Your task: Copy every entry exactly as it reads and exclude whatever pictures appear.

Data for analysis:

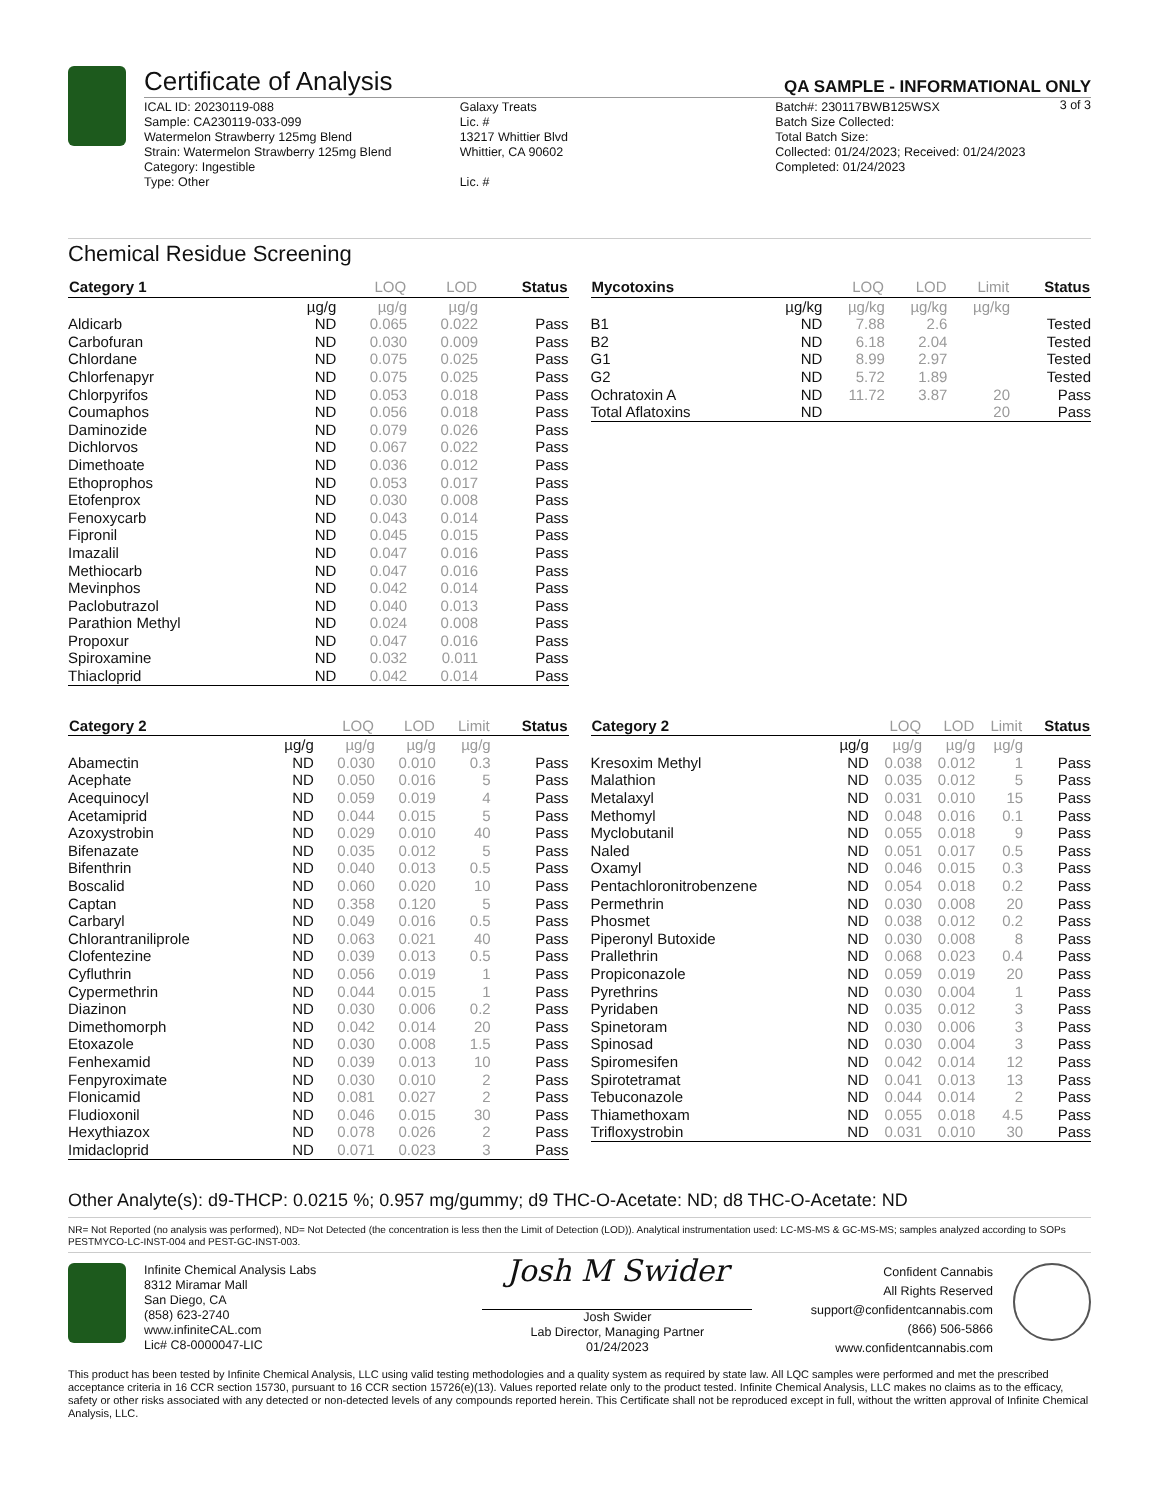Certificate of Analysis
QA SAMPLE - INFORMATIONAL ONLY
3 of 3
ICAL ID: 20230119-088
Sample: CA230119-033-099
Watermelon Strawberry 125mg Blend
Strain: Watermelon Strawberry 125mg Blend
Category: Ingestible
Type: Other
Galaxy Treats
Lic. #
13217 Whittier Blvd
Whittier, CA 90602
Lic. #
Batch#: 230117BWB125WSX
Batch Size Collected:
Total Batch Size:
Collected: 01/24/2023; Received: 01/24/2023
Completed: 01/24/2023
Chemical Residue Screening
| Category 1 | | LOQ | LOD | Status |
| --- | --- | --- | --- | --- |
| | µg/g | µg/g | µg/g | |
| Aldicarb | ND | 0.065 | 0.022 | Pass |
| Carbofuran | ND | 0.030 | 0.009 | Pass |
| Chlordane | ND | 0.075 | 0.025 | Pass |
| Chlorfenapyr | ND | 0.075 | 0.025 | Pass |
| Chlorpyrifos | ND | 0.053 | 0.018 | Pass |
| Coumaphos | ND | 0.056 | 0.018 | Pass |
| Daminozide | ND | 0.079 | 0.026 | Pass |
| Dichlorvos | ND | 0.067 | 0.022 | Pass |
| Dimethoate | ND | 0.036 | 0.012 | Pass |
| Ethoprophos | ND | 0.053 | 0.017 | Pass |
| Etofenprox | ND | 0.030 | 0.008 | Pass |
| Fenoxycarb | ND | 0.043 | 0.014 | Pass |
| Fipronil | ND | 0.045 | 0.015 | Pass |
| Imazalil | ND | 0.047 | 0.016 | Pass |
| Methiocarb | ND | 0.047 | 0.016 | Pass |
| Mevinphos | ND | 0.042 | 0.014 | Pass |
| Paclobutrazol | ND | 0.040 | 0.013 | Pass |
| Parathion Methyl | ND | 0.024 | 0.008 | Pass |
| Propoxur | ND | 0.047 | 0.016 | Pass |
| Spiroxamine | ND | 0.032 | 0.011 | Pass |
| Thiacloprid | ND | 0.042 | 0.014 | Pass |
| Mycotoxins | | LOQ | LOD | Limit | Status |
| --- | --- | --- | --- | --- | --- |
| | µg/kg | µg/kg | µg/kg | µg/kg | |
| B1 | ND | 7.88 | 2.6 | | Tested |
| B2 | ND | 6.18 | 2.04 | | Tested |
| G1 | ND | 8.99 | 2.97 | | Tested |
| G2 | ND | 5.72 | 1.89 | | Tested |
| Ochratoxin A | ND | 11.72 | 3.87 | 20 | Pass |
| Total Aflatoxins | ND | | | 20 | Pass |
| Category 2 | | LOQ | LOD | Limit | Status |
| --- | --- | --- | --- | --- | --- |
| | µg/g | µg/g | µg/g | µg/g | |
| Abamectin | ND | 0.030 | 0.010 | 0.3 | Pass |
| Acephate | ND | 0.050 | 0.016 | 5 | Pass |
| Acequinocyl | ND | 0.059 | 0.019 | 4 | Pass |
| Acetamiprid | ND | 0.044 | 0.015 | 5 | Pass |
| Azoxystrobin | ND | 0.029 | 0.010 | 40 | Pass |
| Bifenazate | ND | 0.035 | 0.012 | 5 | Pass |
| Bifenthrin | ND | 0.040 | 0.013 | 0.5 | Pass |
| Boscalid | ND | 0.060 | 0.020 | 10 | Pass |
| Captan | ND | 0.358 | 0.120 | 5 | Pass |
| Carbaryl | ND | 0.049 | 0.016 | 0.5 | Pass |
| Chlorantraniliprole | ND | 0.063 | 0.021 | 40 | Pass |
| Clofentezine | ND | 0.039 | 0.013 | 0.5 | Pass |
| Cyfluthrin | ND | 0.056 | 0.019 | 1 | Pass |
| Cypermethrin | ND | 0.044 | 0.015 | 1 | Pass |
| Diazinon | ND | 0.030 | 0.006 | 0.2 | Pass |
| Dimethomorph | ND | 0.042 | 0.014 | 20 | Pass |
| Etoxazole | ND | 0.030 | 0.008 | 1.5 | Pass |
| Fenhexamid | ND | 0.039 | 0.013 | 10 | Pass |
| Fenpyroximate | ND | 0.030 | 0.010 | 2 | Pass |
| Flonicamid | ND | 0.081 | 0.027 | 2 | Pass |
| Fludioxonil | ND | 0.046 | 0.015 | 30 | Pass |
| Hexythiazox | ND | 0.078 | 0.026 | 2 | Pass |
| Imidacloprid | ND | 0.071 | 0.023 | 3 | Pass |
| Category 2 | | LOQ | LOD | Limit | Status |
| --- | --- | --- | --- | --- | --- |
| | µg/g | µg/g | µg/g | µg/g | |
| Kresoxim Methyl | ND | 0.038 | 0.012 | 1 | Pass |
| Malathion | ND | 0.035 | 0.012 | 5 | Pass |
| Metalaxyl | ND | 0.031 | 0.010 | 15 | Pass |
| Methomyl | ND | 0.048 | 0.016 | 0.1 | Pass |
| Myclobutanil | ND | 0.055 | 0.018 | 9 | Pass |
| Naled | ND | 0.051 | 0.017 | 0.5 | Pass |
| Oxamyl | ND | 0.046 | 0.015 | 0.3 | Pass |
| Pentachloronitrobenzene | ND | 0.054 | 0.018 | 0.2 | Pass |
| Permethrin | ND | 0.030 | 0.008 | 20 | Pass |
| Phosmet | ND | 0.038 | 0.012 | 0.2 | Pass |
| Piperonyl Butoxide | ND | 0.030 | 0.008 | 8 | Pass |
| Prallethrin | ND | 0.068 | 0.023 | 0.4 | Pass |
| Propiconazole | ND | 0.059 | 0.019 | 20 | Pass |
| Pyrethrins | ND | 0.030 | 0.004 | 1 | Pass |
| Pyridaben | ND | 0.035 | 0.012 | 3 | Pass |
| Spinetoram | ND | 0.030 | 0.006 | 3 | Pass |
| Spinosad | ND | 0.030 | 0.004 | 3 | Pass |
| Spiromesifen | ND | 0.042 | 0.014 | 12 | Pass |
| Spirotetramat | ND | 0.041 | 0.013 | 13 | Pass |
| Tebuconazole | ND | 0.044 | 0.014 | 2 | Pass |
| Thiamethoxam | ND | 0.055 | 0.018 | 4.5 | Pass |
| Trifloxystrobin | ND | 0.031 | 0.010 | 30 | Pass |
Other Analyte(s): d9-THCP: 0.0215 %; 0.957 mg/gummy; d9 THC-O-Acetate: ND; d8 THC-O-Acetate: ND
NR= Not Reported (no analysis was performed), ND= Not Detected (the concentration is less then the Limit of Detection (LOD)). Analytical instrumentation used: LC-MS-MS & GC-MS-MS; samples analyzed according to SOPs PESTMYCO-LC-INST-004 and PEST-GC-INST-003.
Infinite Chemical Analysis Labs
8312 Miramar Mall
San Diego, CA
(858) 623-2740
www.infiniteCAL.com
Lic# C8-0000047-LIC
Josh M Swider
Josh Swider
Lab Director, Managing Partner
01/24/2023
Confident Cannabis
All Rights Reserved
support@confidentcannabis.com
(866) 506-5866
www.confidentcannabis.com
This product has been tested by Infinite Chemical Analysis, LLC using valid testing methodologies and a quality system as required by state law. All LQC samples were performed and met the prescribed acceptance criteria in 16 CCR section 15730, pursuant to 16 CCR section 15726(e)(13). Values reported relate only to the product tested. Infinite Chemical Analysis, LLC makes no claims as to the efficacy, safety or other risks associated with any detected or non-detected levels of any compounds reported herein. This Certificate shall not be reproduced except in full, without the written approval of Infinite Chemical Analysis, LLC.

Task output:
Certificate of Analysis
QA SAMPLE - INFORMATIONAL ONLY
3 of 3
ICAL ID: 20230119-088
Sample: CA230119-033-099
Watermelon Strawberry 125mg Blend
Strain: Watermelon Strawberry 125mg Blend
Category: Ingestible
Type: Other
Galaxy Treats
Lic. #
13217 Whittier Blvd
Whittier, CA 90602
Lic. #
Batch#: 230117BWB125WSX
Batch Size Collected:
Total Batch Size:
Collected: 01/24/2023; Received: 01/24/2023
Completed: 01/24/2023
Chemical Residue Screening
| Category 1 | | LOQ | LOD | Status |
| --- | --- | --- | --- | --- |
| | µg/g | µg/g | µg/g | |
| Aldicarb | ND | 0.065 | 0.022 | Pass |
| Carbofuran | ND | 0.030 | 0.009 | Pass |
| Chlordane | ND | 0.075 | 0.025 | Pass |
| Chlorfenapyr | ND | 0.075 | 0.025 | Pass |
| Chlorpyrifos | ND | 0.053 | 0.018 | Pass |
| Coumaphos | ND | 0.056 | 0.018 | Pass |
| Daminozide | ND | 0.079 | 0.026 | Pass |
| Dichlorvos | ND | 0.067 | 0.022 | Pass |
| Dimethoate | ND | 0.036 | 0.012 | Pass |
| Ethoprophos | ND | 0.053 | 0.017 | Pass |
| Etofenprox | ND | 0.030 | 0.008 | Pass |
| Fenoxycarb | ND | 0.043 | 0.014 | Pass |
| Fipronil | ND | 0.045 | 0.015 | Pass |
| Imazalil | ND | 0.047 | 0.016 | Pass |
| Methiocarb | ND | 0.047 | 0.016 | Pass |
| Mevinphos | ND | 0.042 | 0.014 | Pass |
| Paclobutrazol | ND | 0.040 | 0.013 | Pass |
| Parathion Methyl | ND | 0.024 | 0.008 | Pass |
| Propoxur | ND | 0.047 | 0.016 | Pass |
| Spiroxamine | ND | 0.032 | 0.011 | Pass |
| Thiacloprid | ND | 0.042 | 0.014 | Pass |
| Mycotoxins | | LOQ | LOD | Limit | Status |
| --- | --- | --- | --- | --- | --- |
| | µg/kg | µg/kg | µg/kg | µg/kg | |
| B1 | ND | 7.88 | 2.6 | | Tested |
| B2 | ND | 6.18 | 2.04 | | Tested |
| G1 | ND | 8.99 | 2.97 | | Tested |
| G2 | ND | 5.72 | 1.89 | | Tested |
| Ochratoxin A | ND | 11.72 | 3.87 | 20 | Pass |
| Total Aflatoxins | ND | | | 20 | Pass |
| Category 2 | | LOQ | LOD | Limit | Status |
| --- | --- | --- | --- | --- | --- |
| | µg/g | µg/g | µg/g | µg/g | |
| Abamectin | ND | 0.030 | 0.010 | 0.3 | Pass |
| Acephate | ND | 0.050 | 0.016 | 5 | Pass |
| Acequinocyl | ND | 0.059 | 0.019 | 4 | Pass |
| Acetamiprid | ND | 0.044 | 0.015 | 5 | Pass |
| Azoxystrobin | ND | 0.029 | 0.010 | 40 | Pass |
| Bifenazate | ND | 0.035 | 0.012 | 5 | Pass |
| Bifenthrin | ND | 0.040 | 0.013 | 0.5 | Pass |
| Boscalid | ND | 0.060 | 0.020 | 10 | Pass |
| Captan | ND | 0.358 | 0.120 | 5 | Pass |
| Carbaryl | ND | 0.049 | 0.016 | 0.5 | Pass |
| Chlorantraniliprole | ND | 0.063 | 0.021 | 40 | Pass |
| Clofentezine | ND | 0.039 | 0.013 | 0.5 | Pass |
| Cyfluthrin | ND | 0.056 | 0.019 | 1 | Pass |
| Cypermethrin | ND | 0.044 | 0.015 | 1 | Pass |
| Diazinon | ND | 0.030 | 0.006 | 0.2 | Pass |
| Dimethomorph | ND | 0.042 | 0.014 | 20 | Pass |
| Etoxazole | ND | 0.030 | 0.008 | 1.5 | Pass |
| Fenhexamid | ND | 0.039 | 0.013 | 10 | Pass |
| Fenpyroximate | ND | 0.030 | 0.010 | 2 | Pass |
| Flonicamid | ND | 0.081 | 0.027 | 2 | Pass |
| Fludioxonil | ND | 0.046 | 0.015 | 30 | Pass |
| Hexythiazox | ND | 0.078 | 0.026 | 2 | Pass |
| Imidacloprid | ND | 0.071 | 0.023 | 3 | Pass |
| Category 2 | | LOQ | LOD | Limit | Status |
| --- | --- | --- | --- | --- | --- |
| | µg/g | µg/g | µg/g | µg/g | |
| Kresoxim Methyl | ND | 0.038 | 0.012 | 1 | Pass |
| Malathion | ND | 0.035 | 0.012 | 5 | Pass |
| Metalaxyl | ND | 0.031 | 0.010 | 15 | Pass |
| Methomyl | ND | 0.048 | 0.016 | 0.1 | Pass |
| Myclobutanil | ND | 0.055 | 0.018 | 9 | Pass |
| Naled | ND | 0.051 | 0.017 | 0.5 | Pass |
| Oxamyl | ND | 0.046 | 0.015 | 0.3 | Pass |
| Pentachloronitrobenzene | ND | 0.054 | 0.018 | 0.2 | Pass |
| Permethrin | ND | 0.030 | 0.008 | 20 | Pass |
| Phosmet | ND | 0.038 | 0.012 | 0.2 | Pass |
| Piperonyl Butoxide | ND | 0.030 | 0.008 | 8 | Pass |
| Prallethrin | ND | 0.068 | 0.023 | 0.4 | Pass |
| Propiconazole | ND | 0.059 | 0.019 | 20 | Pass |
| Pyrethrins | ND | 0.030 | 0.004 | 1 | Pass |
| Pyridaben | ND | 0.035 | 0.012 | 3 | Pass |
| Spinetoram | ND | 0.030 | 0.006 | 3 | Pass |
| Spinosad | ND | 0.030 | 0.004 | 3 | Pass |
| Spiromesifen | ND | 0.042 | 0.014 | 12 | Pass |
| Spirotetramat | ND | 0.041 | 0.013 | 13 | Pass |
| Tebuconazole | ND | 0.044 | 0.014 | 2 | Pass |
| Thiamethoxam | ND | 0.055 | 0.018 | 4.5 | Pass |
| Trifloxystrobin | ND | 0.031 | 0.010 | 30 | Pass |
Other Analyte(s): d9-THCP: 0.0215 %; 0.957 mg/gummy; d9 THC-O-Acetate: ND; d8 THC-O-Acetate: ND
NR= Not Reported (no analysis was performed), ND= Not Detected (the concentration is less then the Limit of Detection (LOD)). Analytical instrumentation used: LC-MS-MS & GC-MS-MS; samples analyzed according to SOPs PESTMYCO-LC-INST-004 and PEST-GC-INST-003.
Infinite Chemical Analysis Labs
8312 Miramar Mall
San Diego, CA
(858) 623-2740
www.infiniteCAL.com
Lic# C8-0000047-LIC
Josh M Swider
Josh Swider
Lab Director, Managing Partner
01/24/2023
Confident Cannabis
All Rights Reserved
support@confidentcannabis.com
(866) 506-5866
www.confidentcannabis.com
This product has been tested by Infinite Chemical Analysis, LLC using valid testing methodologies and a quality system as required by state law. All LQC samples were performed and met the prescribed acceptance criteria in 16 CCR section 15730, pursuant to 16 CCR section 15726(e)(13). Values reported relate only to the product tested. Infinite Chemical Analysis, LLC makes no claims as to the efficacy, safety or other risks associated with any detected or non-detected levels of any compounds reported herein. This Certificate shall not be reproduced except in full, without the written approval of Infinite Chemical Analysis, LLC.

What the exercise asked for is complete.